**TASK ITEM:**
Read the entries below and pull out each line with the string "deinem".

**STUDY MATERIAL:**
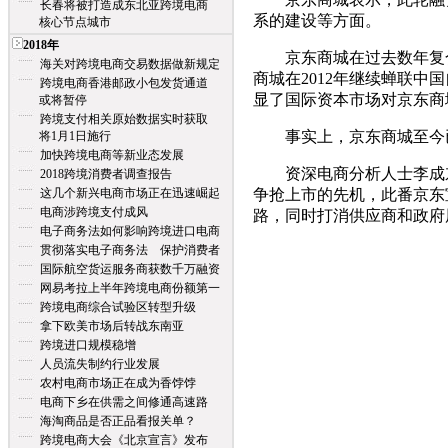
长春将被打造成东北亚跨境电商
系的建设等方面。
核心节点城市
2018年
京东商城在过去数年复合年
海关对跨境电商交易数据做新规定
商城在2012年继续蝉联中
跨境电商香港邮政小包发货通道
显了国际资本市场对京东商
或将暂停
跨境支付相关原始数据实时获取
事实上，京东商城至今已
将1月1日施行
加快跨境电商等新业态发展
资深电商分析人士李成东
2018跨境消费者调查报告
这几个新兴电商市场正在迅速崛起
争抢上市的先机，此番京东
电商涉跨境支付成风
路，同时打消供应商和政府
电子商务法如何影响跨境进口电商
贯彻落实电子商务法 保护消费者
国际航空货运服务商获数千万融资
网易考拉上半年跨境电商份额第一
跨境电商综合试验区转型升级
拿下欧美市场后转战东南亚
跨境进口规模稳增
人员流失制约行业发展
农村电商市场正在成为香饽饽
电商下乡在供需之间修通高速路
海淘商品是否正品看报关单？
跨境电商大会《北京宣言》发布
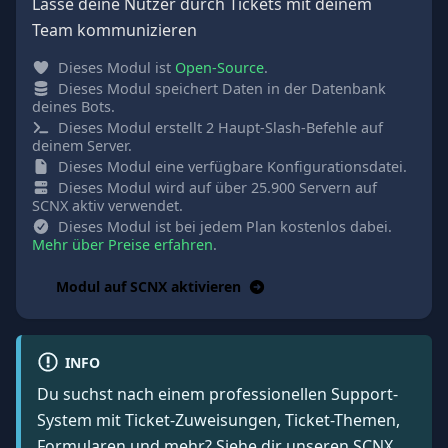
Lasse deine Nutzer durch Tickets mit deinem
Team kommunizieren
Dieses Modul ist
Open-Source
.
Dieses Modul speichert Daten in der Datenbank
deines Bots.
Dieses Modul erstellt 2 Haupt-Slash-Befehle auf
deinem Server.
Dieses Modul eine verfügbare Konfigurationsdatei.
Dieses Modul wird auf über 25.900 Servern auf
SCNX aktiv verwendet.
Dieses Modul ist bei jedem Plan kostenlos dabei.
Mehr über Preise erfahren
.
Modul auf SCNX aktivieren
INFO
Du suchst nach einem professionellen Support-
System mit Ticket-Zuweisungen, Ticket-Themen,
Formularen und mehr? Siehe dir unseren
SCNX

**RESPONSE TO THIS EXERCISE:**
Lasse deine Nutzer durch Tickets mit deinem
deinem Server.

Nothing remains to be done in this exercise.